In the rows below, can you rewrite the lines from the one with "company contacted our Agency, and" to the one with "which also benefited from our basic", swapping "dealers" for "distributors" and leaving everything else unchanged?
━━━━━ DATA TO USE
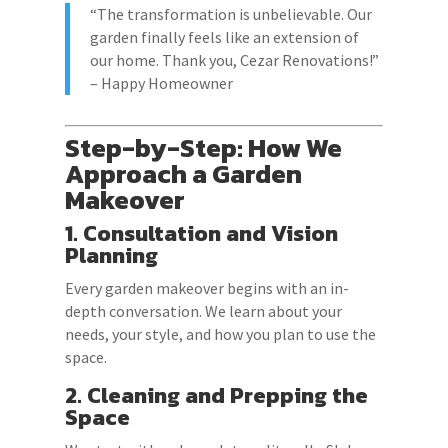
“The transformation is unbelievable. Our
garden finally feels like an extension of
our home. Thank you, Cezar Renovations!”
– Happy Homeowner
Step-by-Step: How We
Approach a Garden
Makeover
1. Consultation and Vision
Planning
Every garden makeover begins with an in-
depth conversation. We learn about your
needs, your style, and how you plan to use the
space.
2. Cleaning and Prepping the
Space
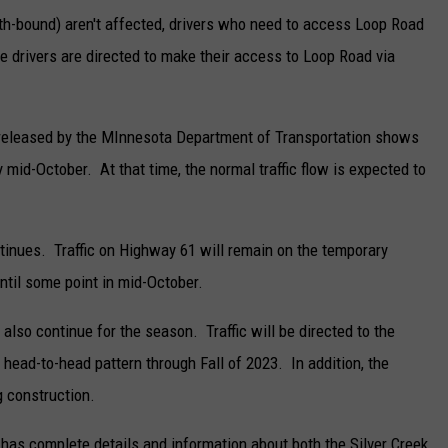
uth-bound) aren't affected, drivers who need to access Loop Road
se drivers are directed to make their access to Loop Road via
e released by the MInnesota Department of Transportation shows
 mid-October. At that time, the normal traffic flow is expected to
ntinues. Traffic on Highway 61 will remain on the temporary
ntil some point in mid-October.
also continue for the season. Traffic will be directed to the
 head-to-head pattern through Fall of 2023. In addition, the
g construction.
as complete details and information about both the Silver Creek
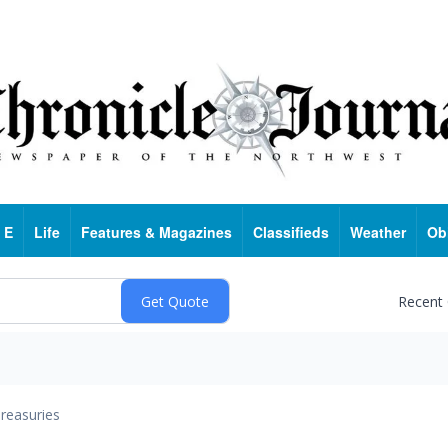
 E
Life
Features & Magazines
Classifieds
Weather
Ob
Recent
reasuries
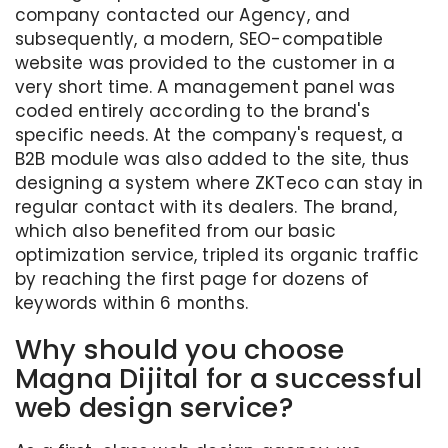
company contacted our Agency, and
subsequently, a modern, SEO-compatible
website was provided to the customer in a
very short time. A management panel was
coded entirely according to the brand's
specific needs. At the company's request, a
B2B module was also added to the site, thus
designing a system where ZKTeco can stay in
regular contact with its dealers. The brand,
which also benefited from our basic
optimization service, tripled its organic traffic
by reaching the first page for dozens of
keywords within 6 months.
Why should you choose
Magna Dijital for a successful
web design service?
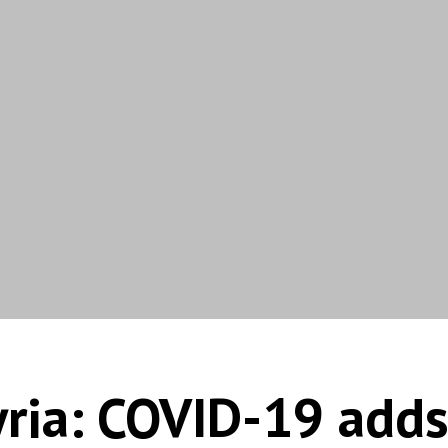
ria: COVID-19 adds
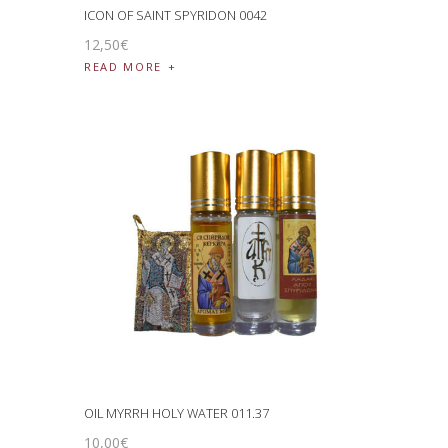
ICON OF SAINT SPYRIDON 0042
12
,
50
€
READ MORE
OIL MYRRH HOLY WATER 011.37
10
,
00
€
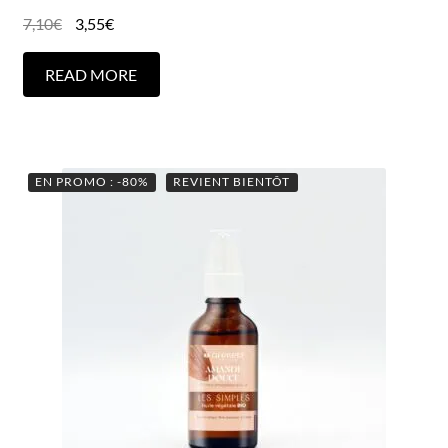
7,10
€
3,55
€
READ MORE
EN PROMO : -80%
REVIENT BIENTÔT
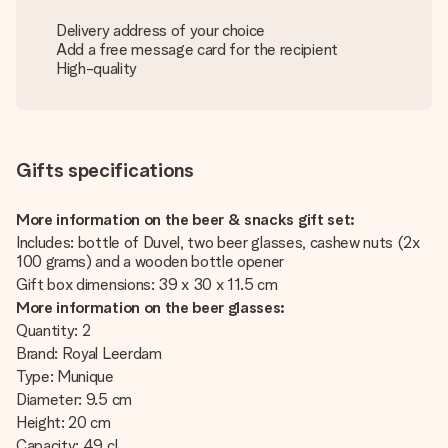
Delivery address of your choice
Add a free message card for the recipient
High-quality
Gifts specifications
More information on the beer & snacks gift set:
Includes: bottle of Duvel, two beer glasses, cashew nuts (2x
100 grams) and a wooden bottle opener
Gift box dimensions: 39 x 30 x 11.5 cm
More information on the beer glasses:
Quantity: 2
Brand: Royal Leerdam
Type: Munique
Diameter: 9.5 cm
Height: 20 cm
Capacity: 49 cl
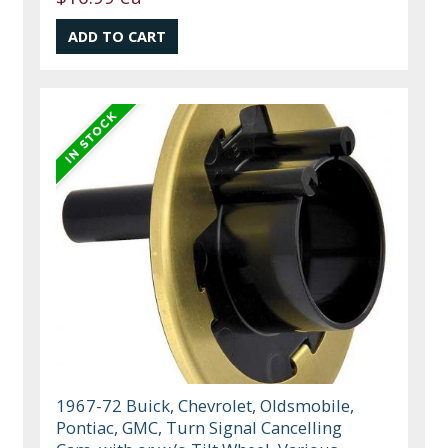
1967-72 Buick, Chevrolet, Oldsmobile,
Pontiac, GMC, Turn Signal Cancelling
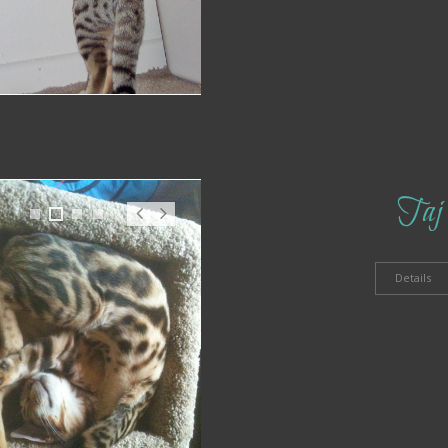
Taj
1
2
3
4
Pr
N
ev
ex
t
Details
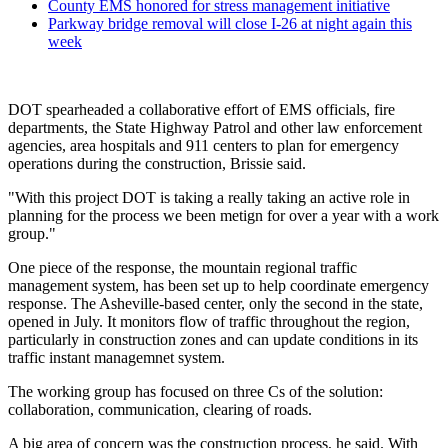
County EMS honored for stress management initiative
Parkway bridge removal will close I-26 at night again this
week
DOT spearheaded a collaborative effort of EMS officials, fire
departments, the State Highway Patrol and other law enforcement
agencies, area hospitals and 911 centers to plan for emergency
operations during the construction, Brissie said.
"With this project DOT is taking a really taking an active role in
planning for the process we been metign for over a year with a work
group."
One piece of the response, the mountain regional traffic
management system, has been set up to help coordinate emergency
response. The Asheville-based center, only the second in the state,
opened in July. It monitors flow of traffic throughout the region,
particularly in construction zones and can update conditions in its
traffic instant managemnet system.
The working group has focused on three Cs of the solution:
collaboration, communication, clearing of roads.
A big area of concern was the construction process, he said. With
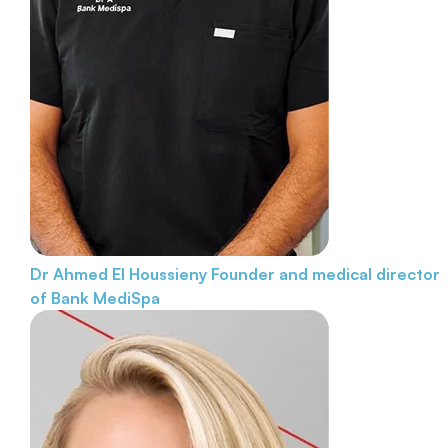
Dr Ahmed El Houssieny
Founder and medical director
of Bank MediSpa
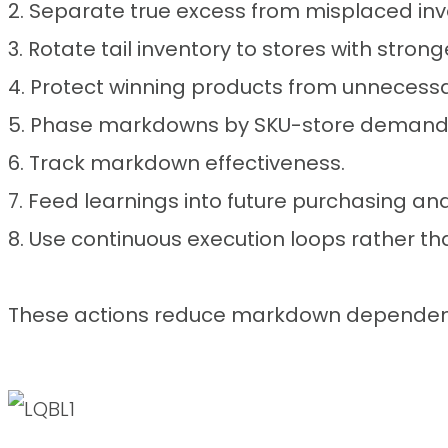
2. Separate true excess from misplaced inv
3. Rotate tail inventory to stores with stro
4. Protect winning products from unneces
5. Phase markdowns by SKU-store demand
6. Track markdown effectiveness.
7. Feed learnings into future purchasing and
8. Use continuous execution loops rather th
These actions reduce markdown dependency 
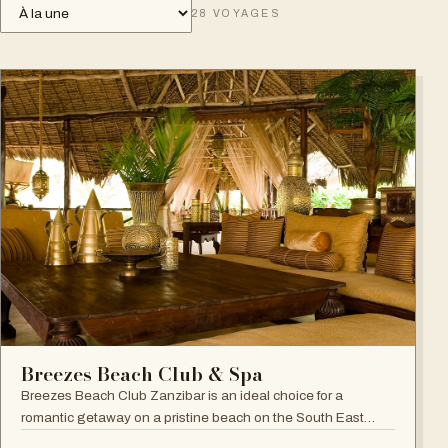
28
VOYAGES
Breezes Beach Club & Spa
Breezes Beach Club Zanzibar is an ideal choice for a
romantic getaway on a pristine beach on the South East
coast, famous for its attention to detail, Zanzibari decor and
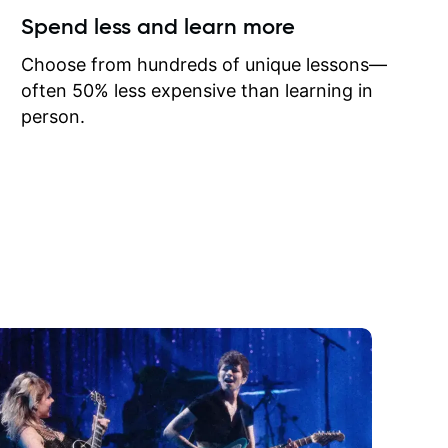
ow I may
Spend less and learn more
to learn
onathan
Choose from hundreds of unique lessons—
often 50% less expensive than learning in
person.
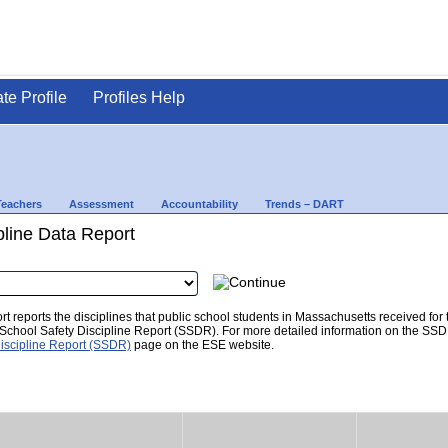
ate Profile
Profiles Help
Teachers
Assessment
Accountability
Trends – DART
pline Data Report
t reports the disciplines that public school students in Massachusetts received for
he School Safety Discipline Report (SSDR). For more detailed information on the SSD
iscipline Report (SSDR)
page on the ESE website.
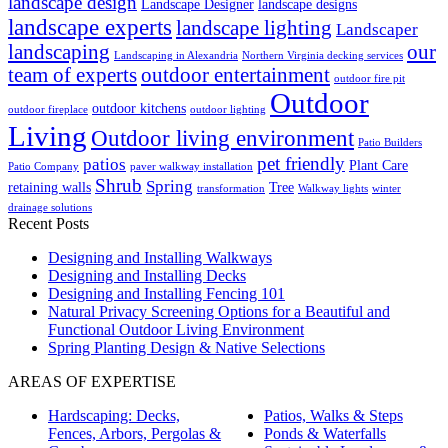
landscape design
Landscape Designer
landscape designs
landscape experts
landscape lighting
Landscaper
landscaping
our
Landscaping in Alexandria
Northern Virginia decking services
team of experts
outdoor entertainment
outdoor fire pit
Outdoor
outdoor kitchens
outdoor fireplace
outdoor lighting
Living
Outdoor living environment
Patio Builders
pet friendly
patios
Plant Care
Patio Company
paver walkway installation
Shrub
Spring
retaining walls
Tree
transformation
Walkway lights
winter
drainage solutions
Recent Posts
Designing and Installing Walkways
Designing and Installing Decks
Designing and Installing Fencing 101
Natural Privacy Screening Options for a Beautiful and
Functional Outdoor Living Environment
Spring Planting Design & Native Selections
AREAS OF EXPERTISE
Hardscaping: Decks,
Patios, Walks & Steps
Fences, Arbors, Pergolas &
Ponds & Waterfalls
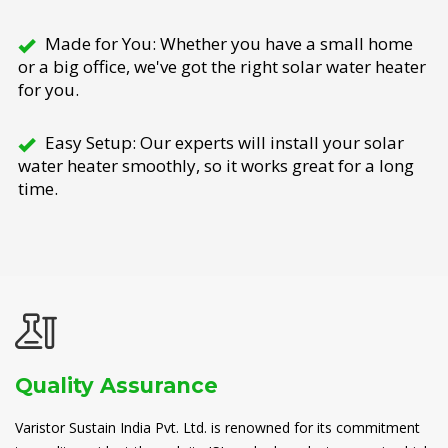
Made for You: Whether you have a small home
or a big office, we've got the right solar water heater
for you.
Easy Setup: Our experts will install your solar
water heater smoothly, so it works great for a long
time.
Quality Assurance
Varistor Sustain India Pvt. Ltd. is renowned for its commitment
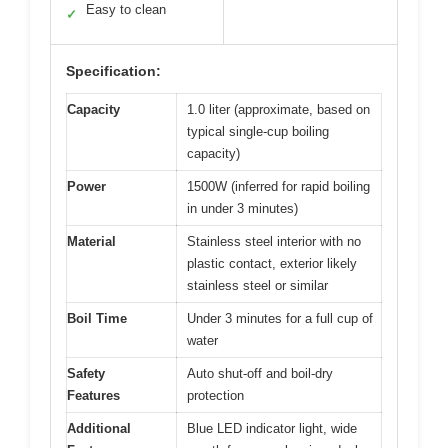
Easy to clean
✓
Specification:
Capacity
1.0 liter (approximate, based on
typical single-cup boiling
capacity)
Power
1500W (inferred for rapid boiling
in under 3 minutes)
Material
Stainless steel interior with no
plastic contact, exterior likely
stainless steel or similar
Boil Time
Under 3 minutes for a full cup of
water
Safety
Auto shut-off and boil-dry
Features
protection
Additional
Blue LED indicator light, wide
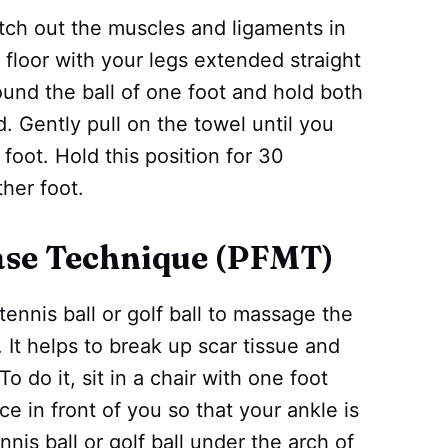
etch out the muscles and ligaments in
 floor with your legs extended straight
round the ball of one foot and hold both
. Gently pull on the towel until you
 foot. Hold this position for 30
her foot.
ease Technique (PFMT)
tennis ball or golf ball to massage the
. It helps to break up scar tissue and
o do it, sit in a chair with one foot
ce in front of you so that your ankle is
nis ball or golf ball under the arch of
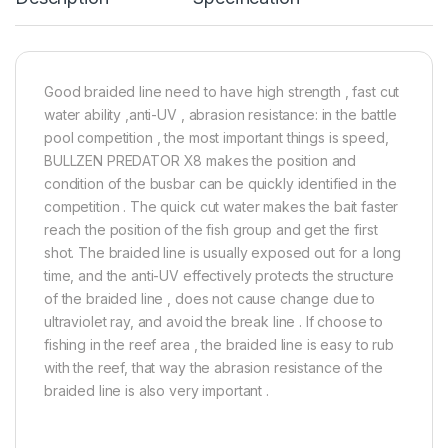
Good braided line need to have high strength , fast cut
water ability ,anti-UV , abrasion resistance: in the battle
pool competition , the most important things is speed,
BULLZEN PREDATOR X8 makes the position and
condition of the busbar can be quickly identified in the
competition . The quick cut water makes the bait faster
reach the position of the fish group and get the first
shot. The braided line is usually exposed out for a long
time, and the anti-UV effectively protects the structure
of the braided line , does not cause change due to
ultraviolet ray, and avoid the break line . If choose to
fishing in the reef area , the braided line is easy to rub
with the reef, that way the abrasion resistance of the
braided line is also very important .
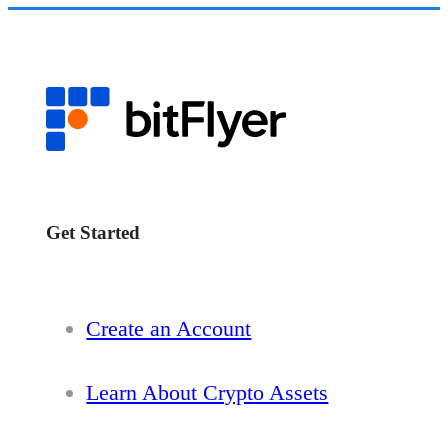
Get Started
Create an Account
Learn About Crypto Assets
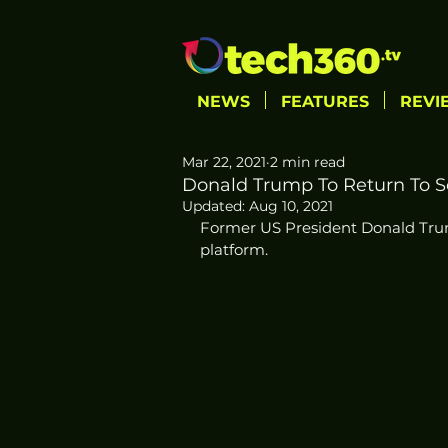
NEWS
FEATURES
REVI
Mar 22, 2021
2 min read
Donald Trump To Return To S
Updated:
Aug 10, 2021
Former US President Donald Trump
platform. 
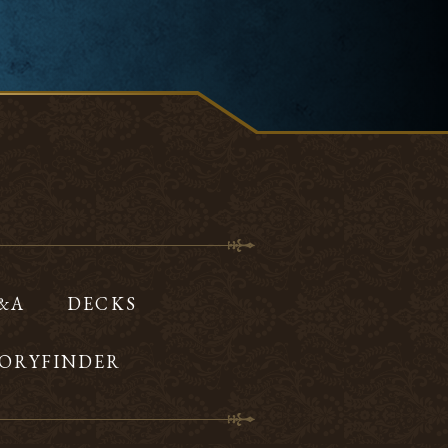
Q&A
DECKS
ORYFINDER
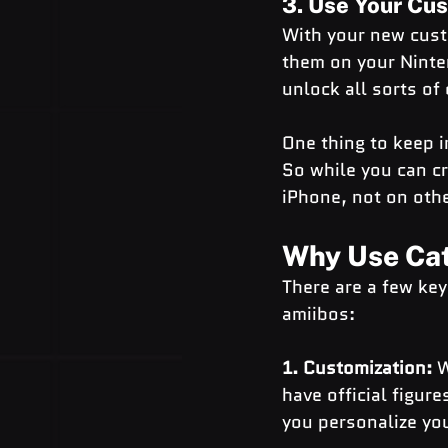
3. Use Your Cu
With your new custo
them on your Ninten
unlock all sorts of 
One thing to keep in
So while you can cr
iPhone, not on othe
Why Use Cat
There are a few ke
amiibos:
1. Customization: 
W
have official figure
you personalize you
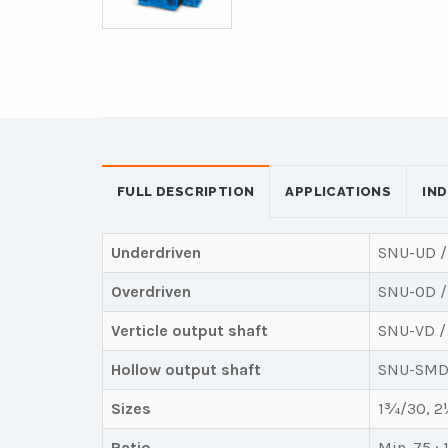
FULL DESCRIPTION
APPLICATIONS
IN
Underdriven
SNU-UD /
Overdriven
SNU-OD /
Verticle output shaft
SNU-VD /
Hollow output shaft
SNU-SMD
Sizes
1¾/30, 2¼
Ratio
Min. 75 : 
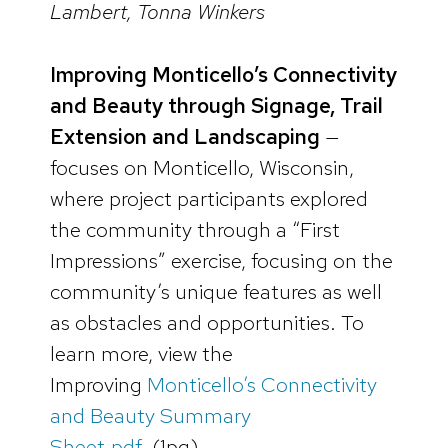
Lambert, Tonna Winkers
Improving Monticello’s Connectivity
and Beauty through Signage, Trail
Extension and Landscaping
—
focuses on Monticello, Wisconsin,
where project participants explored
the community through a “First
Impressions” exercise, focusing on the
community’s unique features as well
as obstacles and opportunities. To
learn more, view the
Improving
Monticello’s Connectivity
and Beauty Summary
Sheet.pdf.
(1pg)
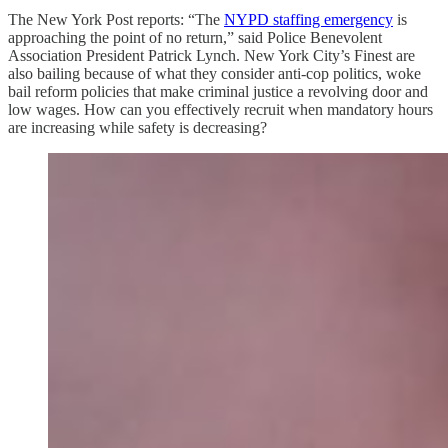
The New York Post reports: “The
NYPD staffing emergency
is
approaching the point of no return,” said Police Benevolent
Association President Patrick Lynch. New York City’s Finest are
also bailing because of what they consider anti-cop politics, woke
bail reform policies that make criminal justice a revolving door and
low wages. How can you effectively recruit when mandatory hours
are increasing while safety is decreasing?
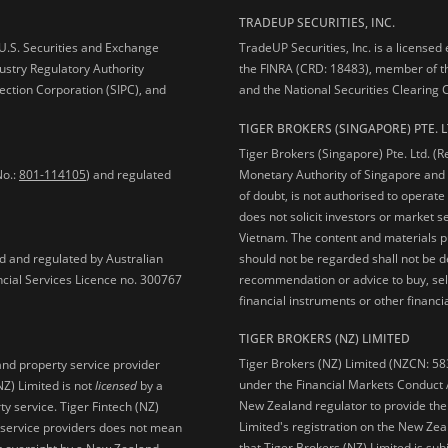
TRADEUP SECURITIES, INC.
e U.S. Securities and Exchange
TradeUP Securities, Inc. is a licensed
ustry Regulatory Authority
the FINRA (CRD: 18483), member of t
ection Corporation (SIPC), and
and the National Securities Clearing
TIGER BROKERS (SINGAPORE) PTE. L
Tiger Brokers (Singapore) Pte. Ltd. (
No.:
801-114105
) and regulated
Monetary Authority of Singapore and 
of doubt, is not authorised to operate
does not solicit investors or market s
Vietnam. The content and materials pu
should not be regarded shall not be dee
ed and regulated by Australian
recommendation or advice to buy, sell
ncial Services Licence no. 300767
financial instruments or other financia
TIGER BROKERS (NZ) LIMITED
Tiger Brokers (NZ) Limited (NZCN: 58
and property service provider
under the Financial Markets Conduct A
NZ) Limited is not
licensed
by a
New Zealand regulator to provide the
y service. Tiger Fintech (NZ)
Limited's registration on the New Zea
l service providers does not mean
that Tiger Brokers (NZ) Limited is sub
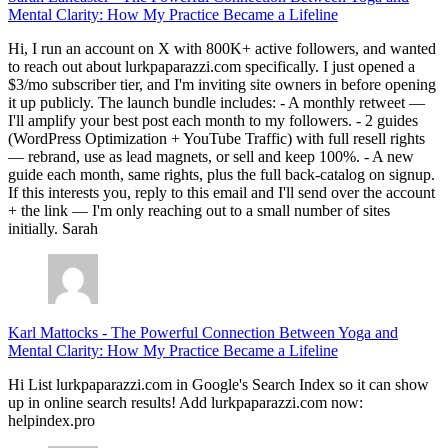
Mental Clarity: How My Practice Became a Lifeline
Hi, I run an account on X with 800K+ active followers, and wanted
to reach out about lurkpaparazzi.com specifically. I just opened a
$3/mo subscriber tier, and I'm inviting site owners in before opening
it up publicly. The launch bundle includes: - A monthly retweet —
I'll amplify your best post each month to my followers. - 2 guides
(WordPress Optimization + YouTube Traffic) with full resell rights
— rebrand, use as lead magnets, or sell and keep 100%. - A new
guide each month, same rights, plus the full back-catalog on signup.
If this interests you, reply to this email and I'll send over the account
+ the link — I'm only reaching out to a small number of sites
initially. Sarah
Karl Mattocks
-
The Powerful Connection Between Yoga and
Mental Clarity: How My Practice Became a Lifeline
Hi List lurkpaparazzi.com in Google's Search Index so it can show
up in online search results! Add lurkpaparazzi.com now:
helpindex.pro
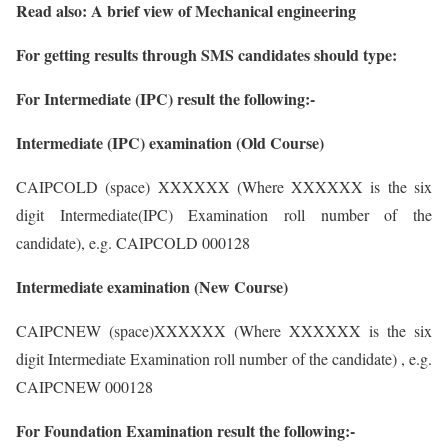
Read also: A brief view of Mechanical engineering
For getting results through SMS candidates should type:
For Intermediate (IPC) result the following:-
Intermediate (IPC) examination (Old Course)
CAIPCOLD (space) XXXXXX (Where XXXXXX is the six
digit Intermediate(IPC) Examination roll number of the
candidate), e.g. CAIPCOLD 000128
Intermediate examination (New Course)
CAIPCNEW (space)XXXXXX (Where XXXXXX is the six
digit Intermediate Examination roll number of the candidate) , e.g.
CAIPCNEW 000128
For Foundation Examination result the following:-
━━━━━━━━━━
▶ WRITTEN SOLUTION:
company contacted our Agency, and
subsequently, a modern, SEO-compatible
website was provided to the customer in a
very short time. A management panel was
coded entirely according to the brand's
specific needs. At the company's request, a
B2B module was also added to the site, thus
designing a system where ZKTeco can stay in
regular contact with its distributors. The brand,
which also benefited from our basic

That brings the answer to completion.